For most mild injuries and certain moderate injuries, the best thing you can do right after the incident is follow the PRICE protocol. Traditionally known as the RICE protocol—for rest, ice, compression, and elevation—the “P” was added more recently and stands for “protection.” Adhering to the principles of PRICE is crucial for alleviating initial symptoms and preventing any further issues from occurring in the first 24-72 hours after injury.
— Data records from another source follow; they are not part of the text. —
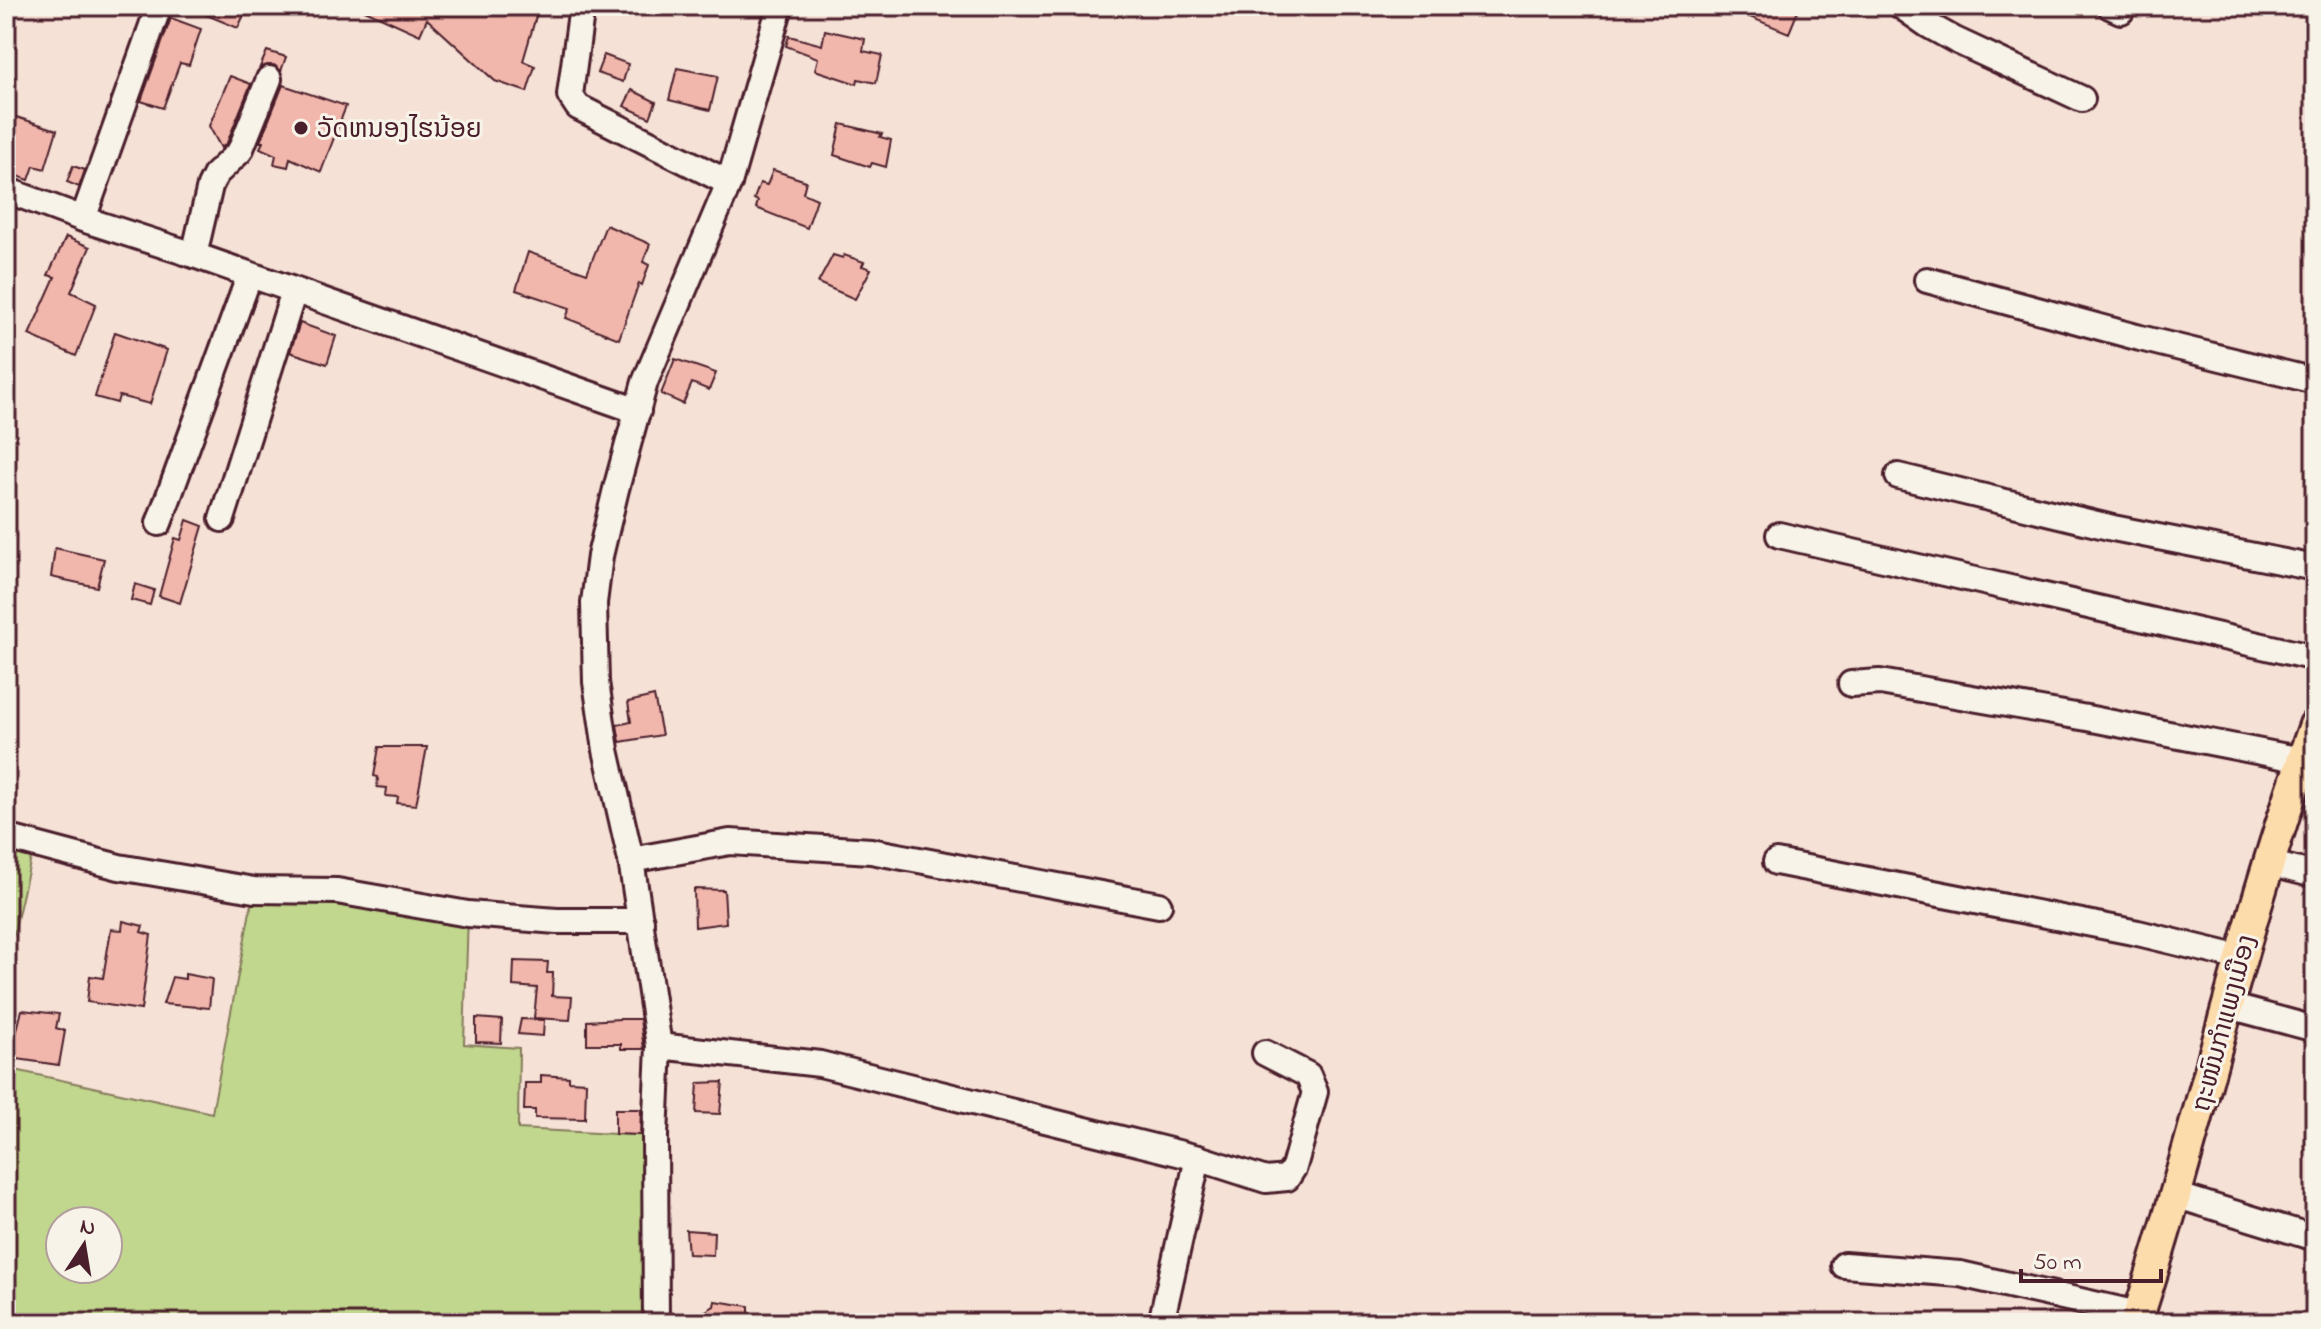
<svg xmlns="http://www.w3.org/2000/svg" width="2321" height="1329" font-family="'Indie Flower','Noto Sans Lao',sans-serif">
<rect width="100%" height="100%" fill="#f6e1d6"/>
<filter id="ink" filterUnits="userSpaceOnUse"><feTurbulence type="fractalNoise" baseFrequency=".0125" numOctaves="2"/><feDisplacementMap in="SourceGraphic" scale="16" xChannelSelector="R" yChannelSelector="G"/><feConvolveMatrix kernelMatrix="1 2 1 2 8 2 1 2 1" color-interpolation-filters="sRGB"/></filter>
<g filter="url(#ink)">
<!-- green -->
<g fill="#c0d78d" stroke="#857b5c" stroke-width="2" fill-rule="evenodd">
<polygon points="6,837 34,845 6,968"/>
<path d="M254 890 468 914 464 1044 519 1048 518 1129 655 1136 653 1323H6V1068L212 1113ZM60 1221H108V1269H60Z"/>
</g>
<!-- building -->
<g fill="#f2b7ac" stroke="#4a1f2b" stroke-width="2">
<polygon points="185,6 248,6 238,28"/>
<polygon points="356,6 539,6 523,61 535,66 527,92 495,81 427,19 420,35"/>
<polygon points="1723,6 1800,6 1789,33"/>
<polygon points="171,18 201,29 189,65 180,63 163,108 141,101"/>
<polygon points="825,30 865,39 863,51 882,55 876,83 858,79 857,84 815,70 818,58 786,46 789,36 822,45"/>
<polygon points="267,51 286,57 281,71 274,65 260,67"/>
<polygon points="604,55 628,64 623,82 597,73"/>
<polygon points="677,68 718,76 710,110 669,100"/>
<polygon points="230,76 251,84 227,143 221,148 209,126"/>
<polygon points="283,85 346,106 321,172 290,158 288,167 274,164 276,155 260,148 263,142 260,142"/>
<polygon points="632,90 656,102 650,118 624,106"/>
<polygon points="13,116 57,130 45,169 34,166 29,180 6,172 6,140"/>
<polygon points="841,124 882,134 880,137 891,140 886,167 872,163 870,167 834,155"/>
<polygon points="73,166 85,170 79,187 67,182"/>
<polygon points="773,170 806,181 803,193 817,199 807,228 756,208 758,201 754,199 760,183 767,185"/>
<polygon points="606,225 650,244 643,262 649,265 642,285 639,283 619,339 566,318 570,308 516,290 528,252 587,273"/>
<polygon points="66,237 90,247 71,292 96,304 76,356 29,335 55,277 48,275"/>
<polygon points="833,255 843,258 844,255 864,262 862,266 871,269 855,299 818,283"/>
<polygon points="300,323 336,336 327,364 290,352"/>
<polygon points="115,332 167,350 150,404 119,396 117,403 95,397"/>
<polygon points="675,359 716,373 709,390 692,383 683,404 661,394"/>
<polygon points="187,520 203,526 180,603 159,596 175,538 181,540"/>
<polygon points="55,548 104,559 97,587 51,577"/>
<polygon points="135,584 154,590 150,605 131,600"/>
<polygon points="654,696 662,735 620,742 617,725 631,722 628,702"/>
<polygon points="379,747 427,747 416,805 397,803 398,797 386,796 387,788 377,787 378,777 374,776"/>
<polygon points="694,889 724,890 726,923 695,927"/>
<polygon points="123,921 143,926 141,932 151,935 141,1010 87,1002 90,976 103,978 111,929 122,930"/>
<polygon points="514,961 548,962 547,973 553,973 552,996 572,997 570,1020 534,1018 537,988 513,986"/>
<polygon points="185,974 212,979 209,1008 163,1004 172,977 185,979"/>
<polygon points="22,1010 59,1014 56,1028 65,1031 59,1065 10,1058"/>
<polygon points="476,1018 502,1020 501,1043 476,1042"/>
<polygon points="521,1019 544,1020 543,1036 518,1034"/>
<polygon points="620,1019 640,1019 644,1049 621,1049 621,1044 587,1044 587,1021"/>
<polygon points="541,1075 569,1077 569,1081 586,1082 585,1119 535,1118 535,1110 524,1110 525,1083 541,1083"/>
<polygon points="723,1082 720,1114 696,1113 698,1083"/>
<polygon points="615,1109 641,1109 640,1135 615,1134"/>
<polygon points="686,1230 714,1232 713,1255 688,1254"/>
<polygon points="715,1301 749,1306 749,1323 710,1323 704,1312 714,1306"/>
</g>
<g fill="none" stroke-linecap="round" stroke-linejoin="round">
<defs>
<g id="minor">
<polyline points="582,6 570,95 578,107 729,183"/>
<polyline points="1901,6 1928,25 1955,40 2082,99"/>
<polyline points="2110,6 2121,11"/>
<polyline points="6,190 89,221 194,255 638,411"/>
<polyline points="83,219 159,6"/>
<polyline points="194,255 210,186 216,174 240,151 269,79"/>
<polyline points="1927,280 2140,338 2315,381"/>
<polyline points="1898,476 2113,528 2315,568"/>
<polyline points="222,519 294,291"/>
<polyline points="159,523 249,277"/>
<polyline points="1779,535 2315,658"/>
<polyline points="1851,684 1880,682 2087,718 2302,760"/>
<polyline points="6,837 119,867 254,890 337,891 468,914 557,921 641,921"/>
<polyline points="631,860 730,842 871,851 1159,905"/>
<polyline points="1776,862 2138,933 2241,958"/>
<polyline points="2268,863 2315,875"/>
<polyline points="2229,1006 2315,1029"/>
<polyline points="659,1046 820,1064 1198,1158 1266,1180 1287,1178 1294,1167 1315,1092 1308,1075 1265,1053"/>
<polyline points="2175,1195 2315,1238"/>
<polyline points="1844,1265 1960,1274 2138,1314"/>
<polyline points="656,1323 655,1136 659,1046 631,860 606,750 596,682 594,603 600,556 616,489 645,382 729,183 780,6"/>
<polyline points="1161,1323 1198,1158"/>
</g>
<path id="major" d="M2136 1323C2201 1125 2243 921 2315 725"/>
</defs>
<!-- minor casing -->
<use href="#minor" stroke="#4a1f2b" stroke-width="30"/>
<!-- major casing -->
<use href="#major" stroke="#4a1f2b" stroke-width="36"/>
<!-- minor -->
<use href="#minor" stroke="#f7f3e8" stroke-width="24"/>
<!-- major -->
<use href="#major" stroke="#fddcac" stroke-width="30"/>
</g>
</g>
<!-- markers -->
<circle fill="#4a1f2b" stroke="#f7f3e8" stroke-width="3" cx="301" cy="128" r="8"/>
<g text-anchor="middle" stroke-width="6" stroke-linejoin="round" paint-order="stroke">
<!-- poi labels -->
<g font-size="26" fill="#4a1f2b" stroke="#f7f3e8" text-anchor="start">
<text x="317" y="137">ວັດຫນອງໄຮນ້ອຍ</text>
</g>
<!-- street labels -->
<g font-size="26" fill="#4a1f2b" stroke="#f7f3e8">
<text transform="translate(2223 1023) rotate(-75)" y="9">ຖະໜົນກຳແພງເມືອງ</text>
</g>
</g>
<!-- margin -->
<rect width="2321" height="1329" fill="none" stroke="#f7f3e8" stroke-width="32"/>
<rect x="16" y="16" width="2289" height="1297" fill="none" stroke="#4a1f2b" stroke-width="3" filter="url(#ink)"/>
<!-- north arrow -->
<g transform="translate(84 1245) rotate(12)"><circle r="38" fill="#f7f3e8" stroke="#b29e9c" stroke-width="2"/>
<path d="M0-6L14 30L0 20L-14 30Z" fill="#4a1f2b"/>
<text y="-12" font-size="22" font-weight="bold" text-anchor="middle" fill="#4a1f2b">N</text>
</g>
<!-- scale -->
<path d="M2021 1269v12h140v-12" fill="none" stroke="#4a1f2b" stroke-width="4"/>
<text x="2033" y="1269" font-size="24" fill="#4a1f2b" stroke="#f7f3e8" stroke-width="6" paint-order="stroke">50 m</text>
</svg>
Here’s what it should entail:

  • Protection: after an acute injury, an athlete should remove themselves from play and protect the injured area from additional damage by applying a bandage, elastic wrap, sling, or splint, or even tape may do the job; if the injury is to any part of the leg, avoid bearing weight on that side and consider using crutches
  • Rest: it’s important to take a break from your respective sport in order to allow your body to heal; the amount of rest needed depends on the type and severity of the injury, but if participation leads to pain, it’s wise to continue resting; keep in mind that this doesn’t necessarily mean you need to avoid all activities, but you should avoid those that can further aggravate your injury
  • Ice: cold treatment, or cryotherapy, is one of the easiest but most effective ways to reduce pain and other symptoms immediately after an injury; applying ice slows down blood flow to the injured area and in effect reduces inflammation and swelling, as well as muscle spasms; ice should be used as soon as possible after the injury and applied for 15-20 minutes every 1-2 hours for the first few days
  • Compression: pressure also helps to reduce inflammation and swelling, while also providing minimal support to the injured area; in most cases a simple elastic bandage will be sufficient, which should be applied snugly but not too tight, and directly to the skin by starting a few inches below the injury and wrapping in a spiral to a few inches above the injured area
    • There are also devices available designed specifically for compression that provide an even amount of pressure around an injured area for added benefits; some of these devices combine compression with cold therapy, which temporarily reduces blood flow and allows the cold to penetrate through the skin and deep into the muscles, ligaments, and bones
  • Elevation: by elevating the injured body part, you will be draining the pooling of fluids away from that area, which reduces swelling, inflammation and pain; this can be accomplished by positioning the injured area above the level of the heart for as much time as possible for at least the first 48 hours after the injury

Other home remedies to try right after an injury

The PRICE protocol can be supplemented with a number of other remedies that you can usually perform on your own at home, including:

  • Heat therapy: applying heat (thermotherapy) increases the flow of blood to the injured area, which in turn stimulates the body’s natural healing mechanisms, while also reducing pain and stiffness; thermotherapy can be applied at similar intervals to cryotherapy (15-20 minutes every 1-2 hours), but should not be used until after the initial inflammation from the injury has begun to die down (usually a few days)
  • Contrast therapy: switching back and forth between cryotherapy and thermotherapy alternately opens and constricts the blood vessels and increases blood flow to an injured area without causing additional fluids to accumulate
  • Pain medications: acetaminophen (Tylenol) may be best for the first day, as it reduces pain without increasing bleeding; after the first day or two, aspirin or non-steroidal anti-inflammatory drugs (NSAIDs) like ibuprofen (Advil) and naproxen (Aleve) will help to alleviate both inflammation and pain
  • Massage: lightly massaging the injured area may help prevent the build-up of fluid that leads to swelling

While these simple remedies are best for mild injuries, more severe injuries require care from a trained professional. In these cases, it’s best to see a physical therapist, who will perform a thorough evaluation of your condition and create a personalized and comprehensive treatment program based on your goals and abilities.